▶ EXCERPT
——————
Their narratives were so similar that at times I believed I knew what a girl was going to say before she said it. The feeling was exhilarating: one story opening up into another, a pattern emerging. And the girls themselves, convinced of their specificity and isolation, were often shocked to hear their story had been echoed by others. They'd never considered themselves part of a continuum, a sisterhood.

Over time I realized the stories sounded so similar in part because the America they were originating from was the same: small-town or suburban white America. Most of the girls who contacted me were rooted in this demographic; the slut story was not something that seemed to have an urban or multiracial backdrop. Instead it occurred largely among kids like the kind of kid I had been, kids who at the time of adolescence didn't have much knowledge of or exposure to the world outside the white American mainstream. The specific power arrangements of this America, and the language and myths kids learn there, delimited my generalizations and theories about what constitutes the slut experience.

Consequently, my conversations with girls who had not grown up in suburban white America tended to undermine what was constant in the slut story. Because I'd read my Foucault and learned that sex and sexuality have everything to do with the dynamics of power, I knew any generalization I made about crossing the threshold into sex and about the boundaries to the body would be destabilized by the experiences of nonwhite women, women who very often have a far different relationship with the basic elements of this story: name-calling, ostracism, the fight for identity itself. In chapter 9, I explore my experiences with the girls outside the limits of the main story, discussing the way their digressions and differences changed my project and made me see myself from the outside: a white girl from a white world.
——————
▶ STORED DATA
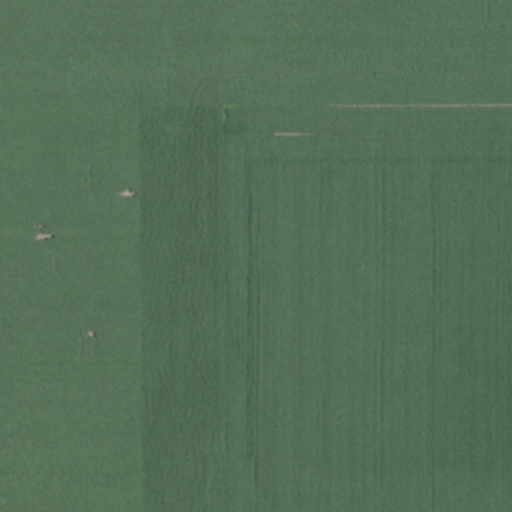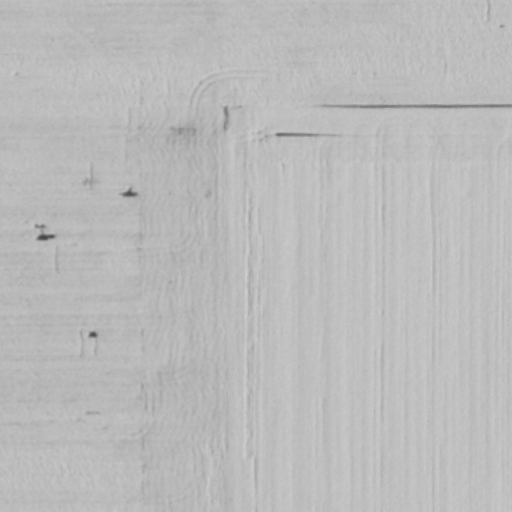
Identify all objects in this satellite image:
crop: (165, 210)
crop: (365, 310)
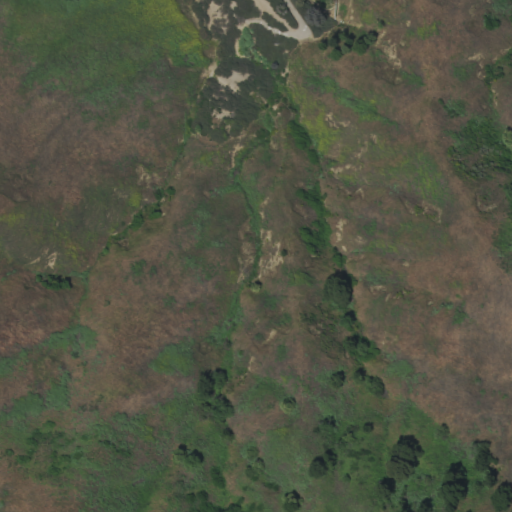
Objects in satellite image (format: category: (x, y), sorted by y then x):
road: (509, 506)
——————
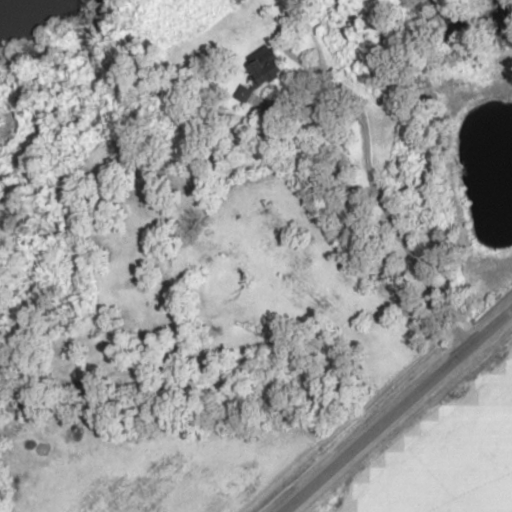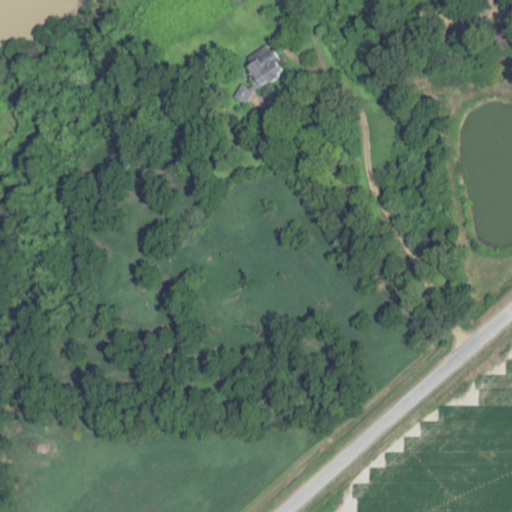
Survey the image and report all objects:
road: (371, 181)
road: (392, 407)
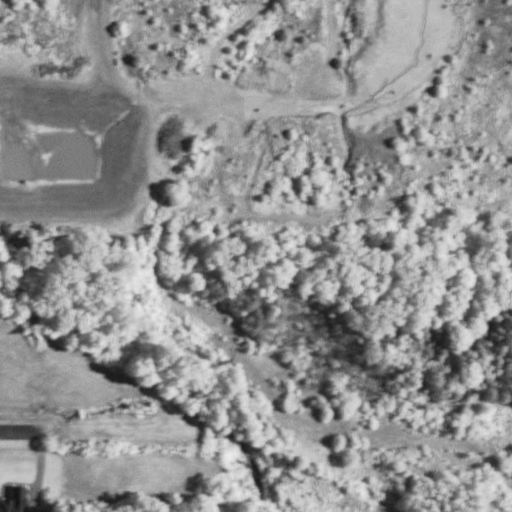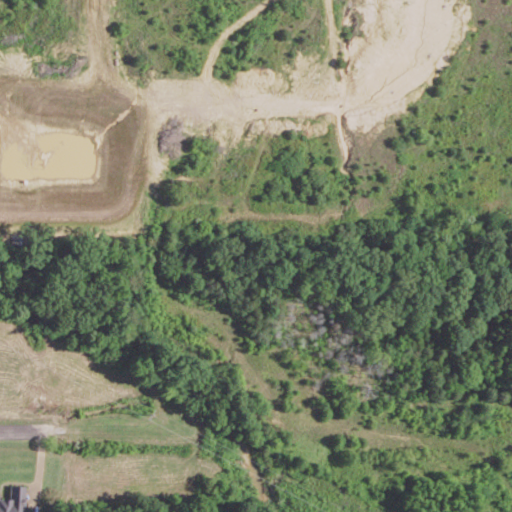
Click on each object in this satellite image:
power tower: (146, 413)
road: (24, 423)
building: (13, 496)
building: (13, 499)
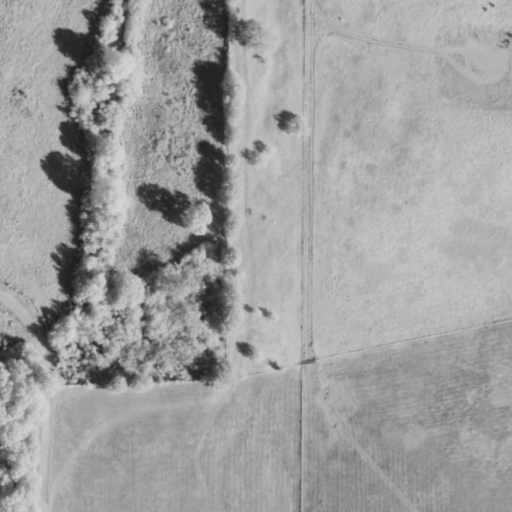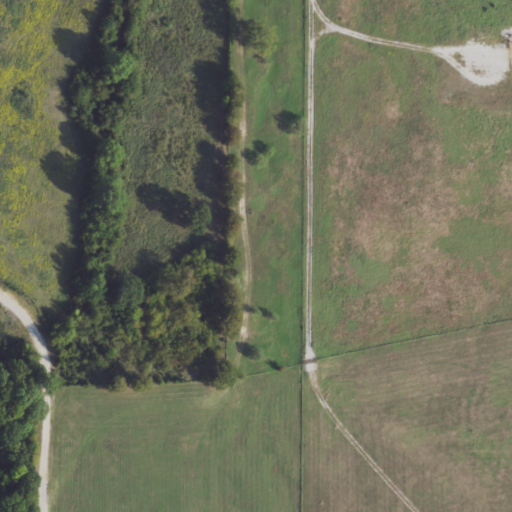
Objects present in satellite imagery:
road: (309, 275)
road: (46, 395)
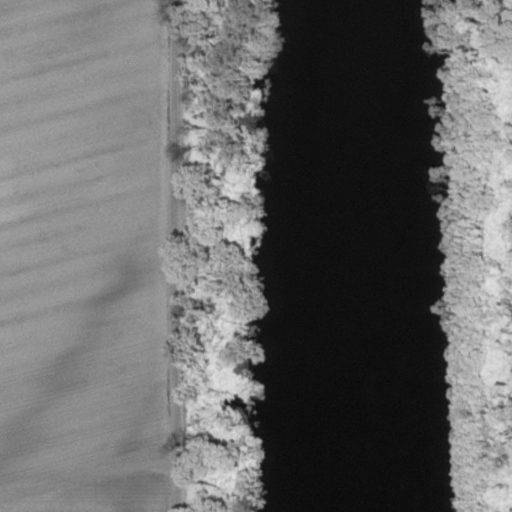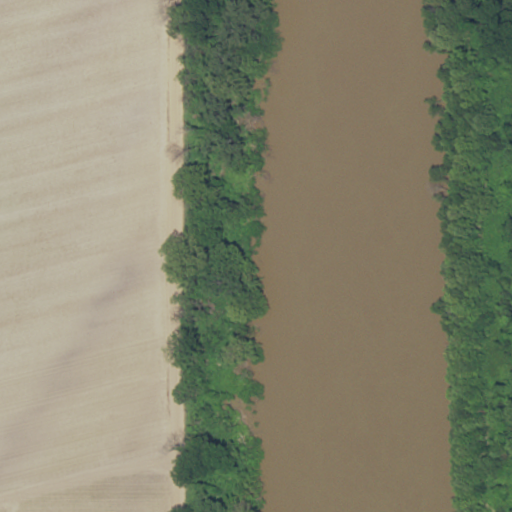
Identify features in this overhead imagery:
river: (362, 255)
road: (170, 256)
——————
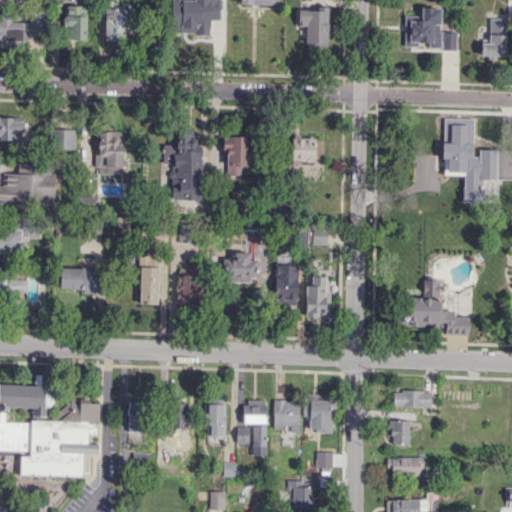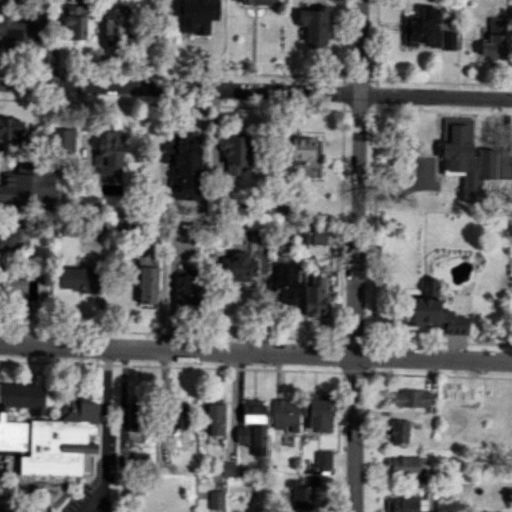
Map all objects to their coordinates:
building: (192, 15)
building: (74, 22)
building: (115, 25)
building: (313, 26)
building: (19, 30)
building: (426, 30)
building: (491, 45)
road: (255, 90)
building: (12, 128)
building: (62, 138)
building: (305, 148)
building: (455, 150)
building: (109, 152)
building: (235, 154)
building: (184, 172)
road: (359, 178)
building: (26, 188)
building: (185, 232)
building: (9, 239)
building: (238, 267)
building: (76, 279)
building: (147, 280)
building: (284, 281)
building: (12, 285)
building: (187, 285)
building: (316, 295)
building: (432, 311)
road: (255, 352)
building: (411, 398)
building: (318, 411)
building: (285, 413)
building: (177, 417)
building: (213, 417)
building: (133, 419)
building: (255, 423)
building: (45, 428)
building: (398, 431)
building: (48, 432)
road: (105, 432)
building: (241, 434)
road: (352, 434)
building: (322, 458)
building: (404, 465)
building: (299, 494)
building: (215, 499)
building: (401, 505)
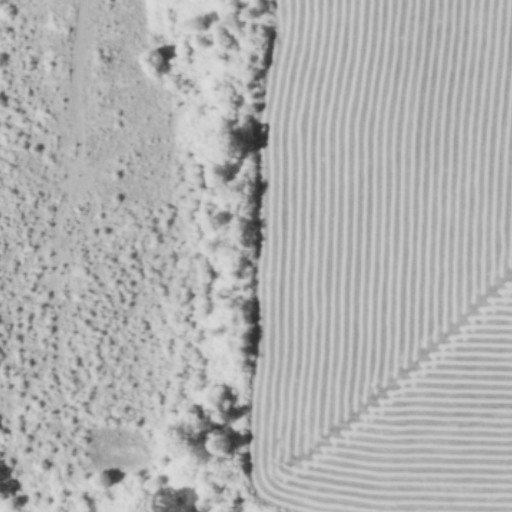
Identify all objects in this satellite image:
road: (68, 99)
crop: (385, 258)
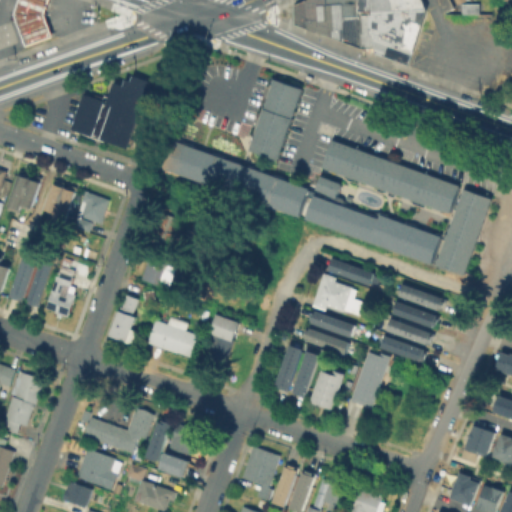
——————
▶ PROBLEM SET
**A)** In the records, retype every line starting with the line that contains "Map all objects" and going on through the line that contains "building: (318, 411)", both of those lines included.
**B)** Write what comes next in the passage about girls' similar stories of being labeled a slut, picking up after its final sentence.
The text and the records were taken from unrelated sources.

▶ ANSWERS TO THE EXERCISES
**A)**
Map all objects to their coordinates:
building: (192, 15)
building: (74, 22)
building: (115, 25)
building: (313, 26)
building: (19, 30)
building: (426, 30)
building: (491, 45)
road: (255, 90)
building: (12, 128)
building: (62, 138)
building: (305, 148)
building: (455, 150)
building: (109, 152)
building: (235, 154)
building: (184, 172)
road: (359, 178)
building: (26, 188)
building: (185, 232)
building: (9, 239)
building: (238, 267)
building: (76, 279)
building: (147, 280)
building: (284, 281)
building: (12, 285)
building: (187, 285)
building: (316, 295)
building: (432, 311)
road: (255, 352)
building: (411, 398)
building: (318, 411)

**B)**
Feminist theorists have argued that the real history of the world occurs in private spaces. It's an argument for illuminating the domestic sphere, but it's also an argument about the darkness of subjectivity: about how we can really never know one another, how we will always retreat into the isolation of the self at the end of the day. In my interviews, each girl carried with her a personal history. She carried it on her back like a shell, and her particularity, the lilt or tenor or whispery level of her voice, the way her eyes went in and out like lights -- all these physical and physiological and psychological elements undermined my notions of a type, a theory that would always apply.

While I was well aware of the racial and class limits to our interactions, I also encountered limits to the self. I carried a temperament into the interview process, an emotional and spiritual tendency, a past. Like the boys in the back of the car, I was often looking for an answer from the mouth of a girl -- an answer that would not upset my assumptions and that would allow me further and further inside. Inevitably I projected my own disposition onto the encounter. As a person who prefers sad songs and melodramatic movies, I gravitated toward the sad and melodramatic girls. It was not hard, given my subject matter, to find girls who appealed to my own need for drama. The ostracism they had endured or were still enduring often took on a hysterical and cruel edge and worked to drive the girls to desperate acts, so that a black wave of sadness rose up in our conversations rhythmically, fatefully, to the point where I started to anticipate it, perhaps even encouraging it to take form. Certainly I experienced some odd pleasure when the wave finally came.

Maybe all truths are emotional at their core; maybe every intellectual theory begins with something as irrational as a memory of a girl, one lost girl the mind can't shake. I know I couldn't come to any absolute truths here except the truths of memory and its power over the mind -- the truth of flashbacks, moments when the past somehow seems unbearably and suddenly present, flashbacks of kids yelling in the hallway: "Hey, slut! I heard what you did last weekend!"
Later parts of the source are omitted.